XML parsing in Python



This article focuses on how one can parse a given XML file and extract some useful data out of it in a structured way.

XML: XML stands for eXtensible Markup Language. It was designed to store and transport data. It was designed to be both human- and machine-readable.That’s why, the design goals of XML emphasize simplicity, generality, and usability across the Internet.
The XML file to be parsed in this tutorial is actually a RSS feed.

RSS: RSS(Rich Site Summary, often called Really Simple Syndication) uses a family of standard web feed formats to publish frequently updated informationlike blog entries, news headlines, audio, video. RSS is XML formatted plain text.

  • The RSS format itself is relatively easy to read both by automated processes and by humans alike.
  • The RSS processed in this tutorial is the RSS feed of top news stories from a popular news website. You can check it out here. Our goal is to process this RSS feed (or XML file) and save it in some other format for future use.

Python Module used: This article will focus on using inbuilt xml module in python for parsing XML and the main focus will be on the ElementTree XML API of this module.

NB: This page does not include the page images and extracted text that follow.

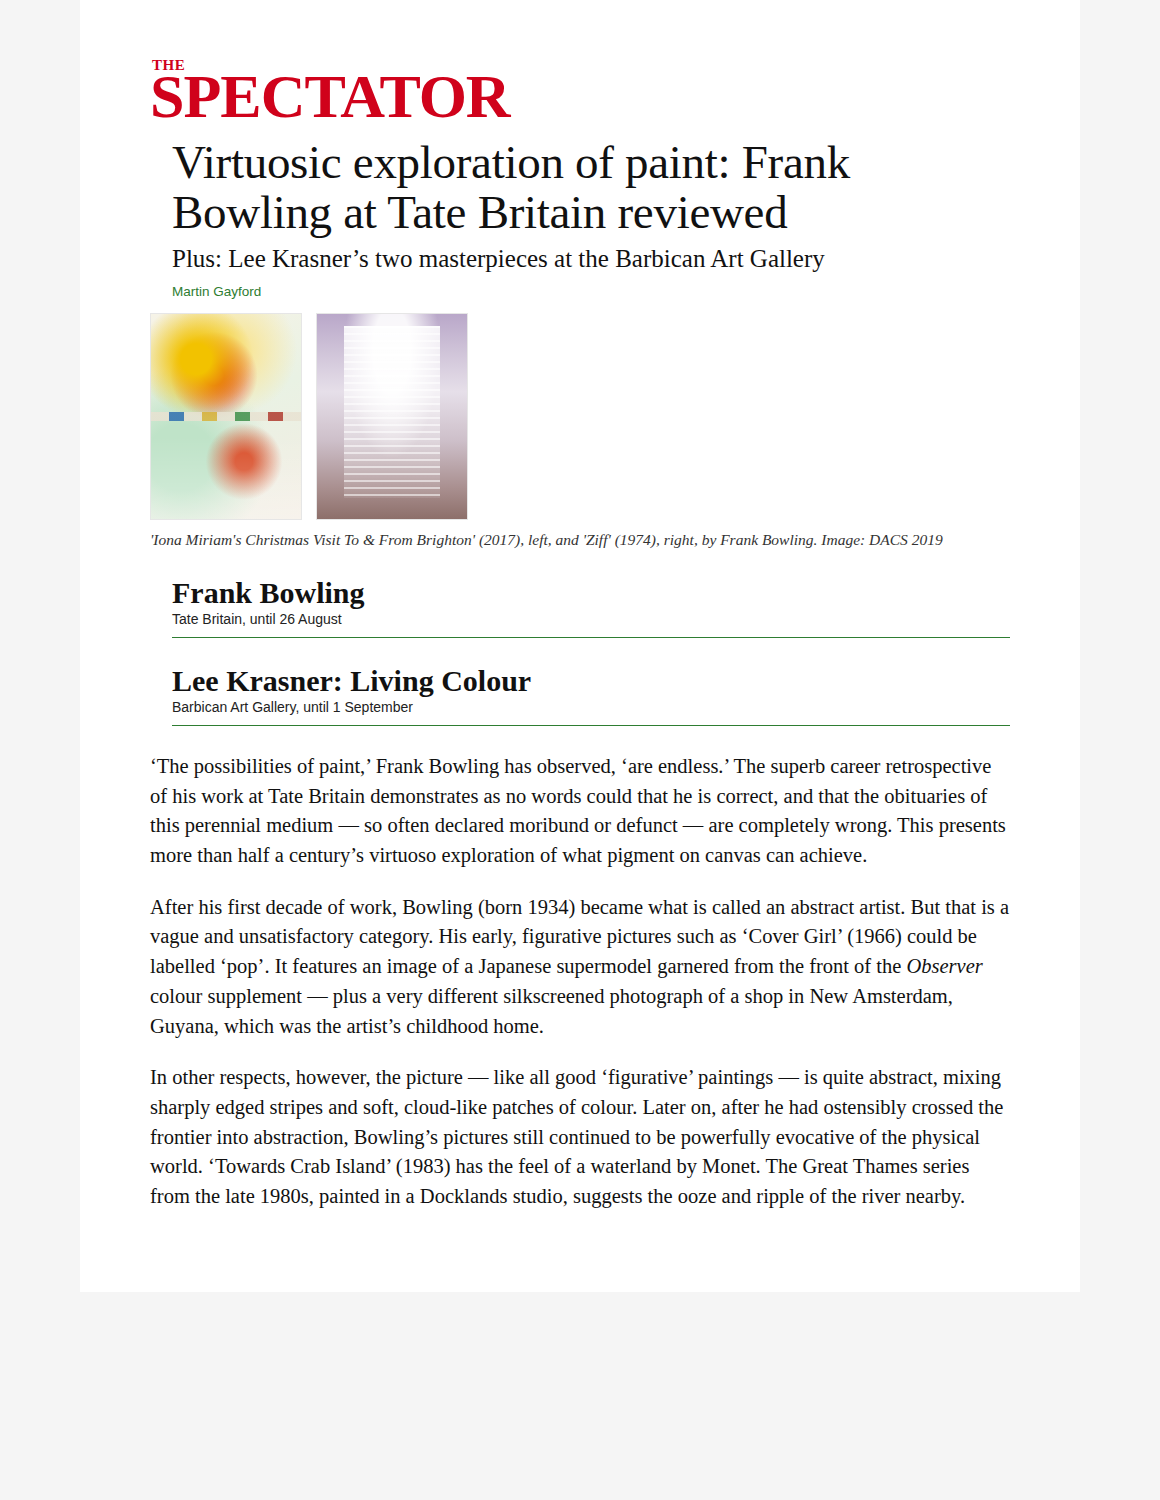THE SPECTATOR
Virtuosic exploration of paint: Frank Bowling at Tate Britain reviewed
Plus: Lee Krasner’s two masterpieces at the Barbican Art Gallery
Martin Gayford
'Iona Miriam's Christmas Visit To & From Brighton' (2017), left, and 'Ziff' (1974), right, by Frank Bowling. Image: DACS 2019
Frank Bowling
Tate Britain, until 26 August
Lee Krasner: Living Colour
Barbican Art Gallery, until 1 September
‘The possibilities of paint,’ Frank Bowling has observed, ‘are endless.’ The superb career retrospective of his work at Tate Britain demonstrates as no words could that he is correct, and that the obituaries of this perennial medium — so often declared moribund or defunct — are completely wrong. This presents more than half a century’s virtuoso exploration of what pigment on canvas can achieve.
After his first decade of work, Bowling (born 1934) became what is called an abstract artist. But that is a vague and unsatisfactory category. His early, figurative pictures such as ‘Cover Girl’ (1966) could be labelled ‘pop’. It features an image of a Japanese supermodel garnered from the front of the Observer colour supplement — plus a very different silkscreened photograph of a shop in New Amsterdam, Guyana, which was the artist’s childhood home.
In other respects, however, the picture — like all good ‘figurative’ paintings — is quite abstract, mixing sharply edged stripes and soft, cloud-like patches of colour. Later on, after he had ostensibly crossed the frontier into abstraction, Bowling’s pictures still continued to be powerfully evocative of the physical world. ‘Towards Crab Island’ (1983) has the feel of a waterland by Monet. The Great Thames series from the late 1980s, painted in a Docklands studio, suggests the ooze and ripple of the river nearby.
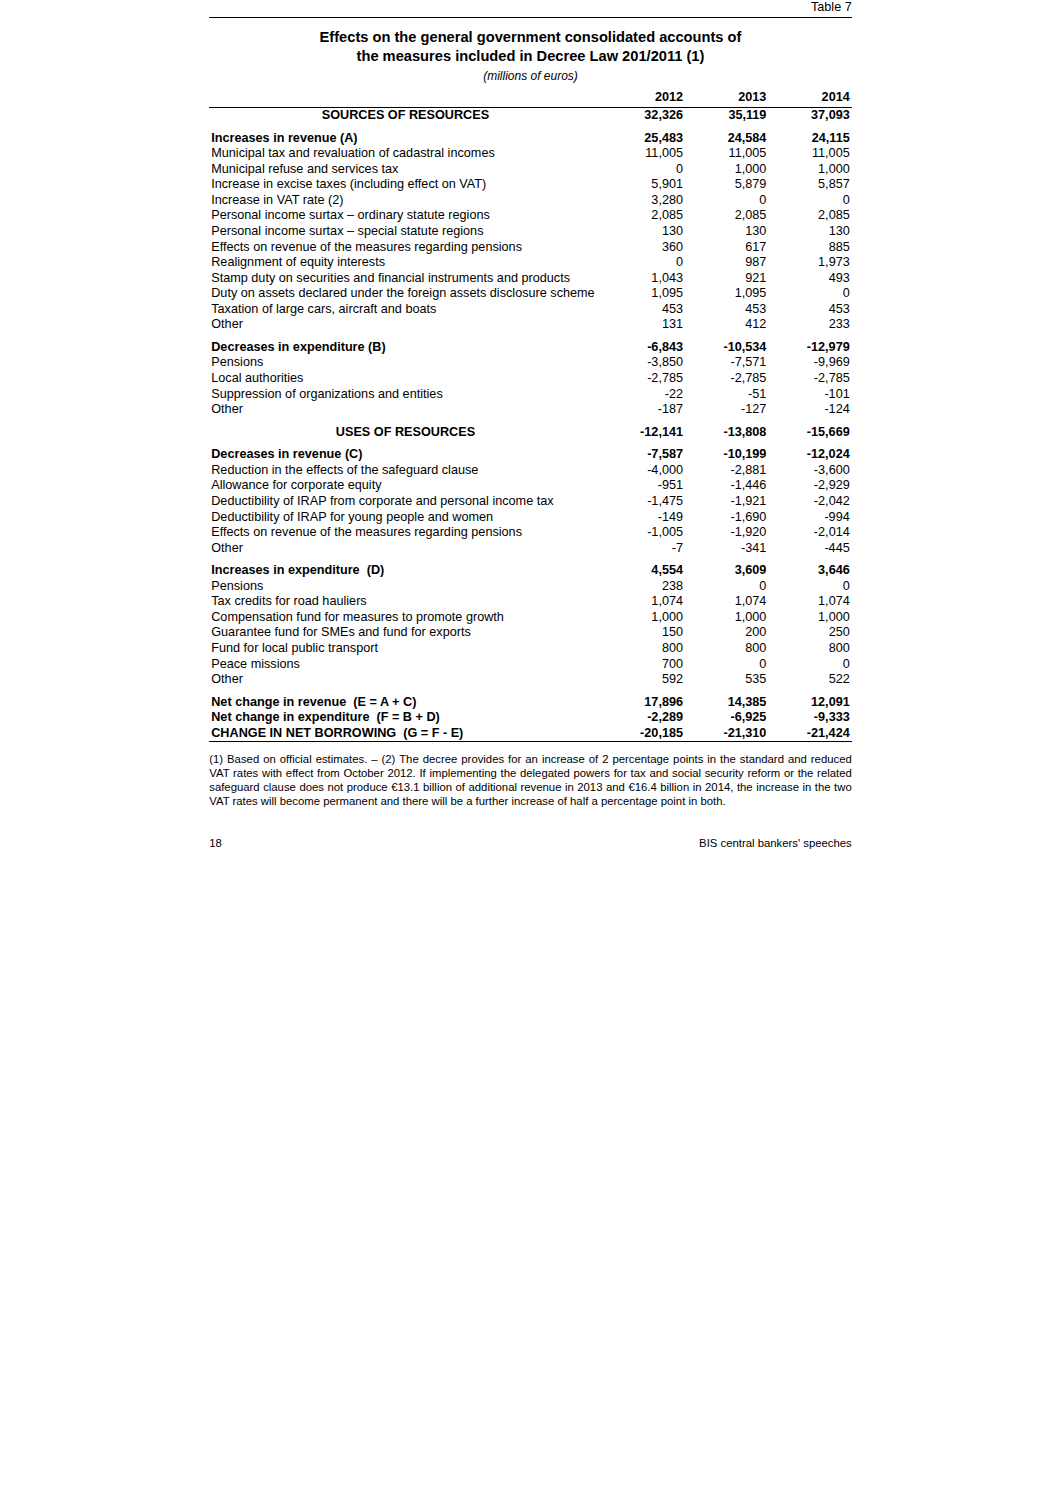Table 7
Effects on the general government consolidated accounts of
the measures included in Decree Law 201/2011 (1)
(millions of euros)
| | 2012 | 2013 | 2014 |
| --- | --- | --- | --- |
| SOURCES OF RESOURCES | 32,326 | 35,119 | 37,093 |
| Increases in revenue (A) | 25,483 | 24,584 | 24,115 |
| Municipal tax and revaluation of cadastral incomes | 11,005 | 11,005 | 11,005 |
| Municipal refuse and services tax | 0 | 1,000 | 1,000 |
| Increase in excise taxes (including effect on VAT) | 5,901 | 5,879 | 5,857 |
| Increase in VAT rate (2) | 3,280 | 0 | 0 |
| Personal income surtax – ordinary statute regions | 2,085 | 2,085 | 2,085 |
| Personal income surtax – special statute regions | 130 | 130 | 130 |
| Effects on revenue of the measures regarding pensions | 360 | 617 | 885 |
| Realignment of equity interests | 0 | 987 | 1,973 |
| Stamp duty on securities and financial instruments and products | 1,043 | 921 | 493 |
| Duty on assets declared under the foreign assets disclosure scheme | 1,095 | 1,095 | 0 |
| Taxation of large cars, aircraft and boats | 453 | 453 | 453 |
| Other | 131 | 412 | 233 |
| Decreases in expenditure (B) | -6,843 | -10,534 | -12,979 |
| Pensions | -3,850 | -7,571 | -9,969 |
| Local authorities | -2,785 | -2,785 | -2,785 |
| Suppression of organizations and entities | -22 | -51 | -101 |
| Other | -187 | -127 | -124 |
| USES OF RESOURCES | -12,141 | -13,808 | -15,669 |
| Decreases in revenue (C) | -7,587 | -10,199 | -12,024 |
| Reduction in the effects of the safeguard clause | -4,000 | -2,881 | -3,600 |
| Allowance for corporate equity | -951 | -1,446 | -2,929 |
| Deductibility of IRAP from corporate and personal income tax | -1,475 | -1,921 | -2,042 |
| Deductibility of IRAP for young people and women | -149 | -1,690 | -994 |
| Effects on revenue of the measures regarding pensions | -1,005 | -1,920 | -2,014 |
| Other | -7 | -341 | -445 |
| Increases in expenditure (D) | 4,554 | 3,609 | 3,646 |
| Pensions | 238 | 0 | 0 |
| Tax credits for road hauliers | 1,074 | 1,074 | 1,074 |
| Compensation fund for measures to promote growth | 1,000 | 1,000 | 1,000 |
| Guarantee fund for SMEs and fund for exports | 150 | 200 | 250 |
| Fund for local public transport | 800 | 800 | 800 |
| Peace missions | 700 | 0 | 0 |
| Other | 592 | 535 | 522 |
| Net change in revenue (E = A + C) | 17,896 | 14,385 | 12,091 |
| Net change in expenditure (F = B + D) | -2,289 | -6,925 | -9,333 |
| CHANGE IN NET BORROWING (G = F - E) | -20,185 | -21,310 | -21,424 |
(1) Based on official estimates. – (2) The decree provides for an increase of 2 percentage points in the standard and reduced VAT rates with effect from October 2012. If implementing the delegated powers for tax and social security reform or the related safeguard clause does not produce €13.1 billion of additional revenue in 2013 and €16.4 billion in 2014, the increase in the two VAT rates will become permanent and there will be a further increase of half a percentage point in both.
18
BIS central bankers' speeches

#Python code to illustrate parsing of XML files 
# importing the required modules 
import csv 
import requests 
import xml.etree.ElementTree as ET 

def loadRSS(): 

	# url of rss feed 
	url = 'http://www.hindustantimes.com/rss/topnews/rssfeed.xml'

	# creating HTTP response object from given url 
	resp = requests.get(url) 

	# saving the xml file 
	with open('topnewsfeed.xml', 'wb') as f: 
		f.write(resp.content) 
		

def parseXML(xmlfile): 

	# create element tree object 
	tree = ET.parse(xmlfile) 

	# get root element 
	root = tree.getroot() 

	# create empty list for news items 
	newsitems = [] 

	# iterate news items 
	for item in root.findall('./channel/item'): 

		# empty news dictionary 
		news = {} 

		# iterate child elements of item 
		for child in item: 

			# special checking for namespace object content:media 
			if child.tag == '{http://search.yahoo.com/mrss/}content': 
				news['media'] = child.attrib['url'] 
			else: 
				news[child.tag] = child.text.encode('utf8') 

		# append news dictionary to news items list 
		newsitems.append(news) 
	
	# return news items list 
	return newsitems 


def savetoCSV(newsitems, filename): 

	# specifying the fields for csv file 
	fields = ['guid', 'title', 'pubDate', 'description', 'link', 'media'] 

	# writing to csv file 
	with open(filename, 'w') as csvfile: 

		# creating a csv dict writer object 
		writer = csv.DictWriter(csvfile, fieldnames = fields) 

		# writing headers (field names) 
		writer.writeheader() 

		# writing data rows 
		writer.writerows(newsitems) 

	
def main(): 
	# load rss from web to update existing xml file 
	loadRSS() 

	# parse xml file 
	newsitems = parseXML('topnewsfeed.xml') 

	# store news items in a csv file 
	savetoCSV(newsitems, 'topnews.csv') 
	
	
if __name__ == "__main__": 

	# calling main function 
	main() 

Above code will:

  • Load RSS feed from specified URL and save it as an XML file.
  • Parse the XML file to save news as a list of dictionaries where each dictionary is a single news item.
  • Save the news items into a CSV file.